A national lifeguard shortage has left many pools and beaches across the country understaffed. In New York City, public pools have limited hours and cut capacity. In Boston, some pools did not open at all. A third of pools in the US have been affected by staff shortages, according to the American Lifeguard Association.
To beat the heat, some are turning to their neighbour’s backyard pool. Enter Swimply. Dubbed the Airbnb of pools, the four-year-old start-up lets private homeowners rent out their swimming holes by the hour. Rates can run anywhere from $20 to $200, although most tend to fall in the $40-$60 an hour range. Swimply takes a cut from each transaction: 15 per cent from hosts and 10 per cent from swimmers.
The company started before the pandemic with four pools in New Jersey. But business only really took off during the public health crisis. Bookings on its platform grew from just 800 in the early days of 2019 to 100,000 last year. People were looking a safe way to socialise outdoors with friends after months of lockdown. For pool owners, it was a way to pick up extra cash. Supply also received a boost from the pool construction boom during Covid. In the US, 117,000 residential in-ground pools were constructed in 2021, the most in more than a decade.
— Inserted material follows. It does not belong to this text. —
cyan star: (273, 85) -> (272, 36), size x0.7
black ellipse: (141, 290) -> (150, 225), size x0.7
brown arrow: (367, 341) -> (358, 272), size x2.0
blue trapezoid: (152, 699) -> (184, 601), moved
Swimply now has over 25,000 listings available across the US, Canada and Australia. It is on track to double bookings to 200,000 this year. It is still a minion compared with Airbnb, which reported 300.6mn nights and experiences booked on its website last year.
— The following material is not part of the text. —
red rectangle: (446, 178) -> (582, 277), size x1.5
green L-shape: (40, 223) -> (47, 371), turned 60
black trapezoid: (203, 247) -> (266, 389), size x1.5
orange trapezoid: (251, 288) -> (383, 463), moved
But renting out pools to strangers may not be for everyone. There are safety, liability issues and unhappy neighbours to consider. That could make Swimply a target for regulators and local authorities. It also faces competition. Peerspace and Swimmy are among those looking for a piece of the pool rental pie. Resortpass lets users buy day passes to hotel pools. Many private gyms, now reopened, also have pools. Swimply may be a natural extension of the sharing economy. But it has its work cut out to prove it is not a flash in the pan.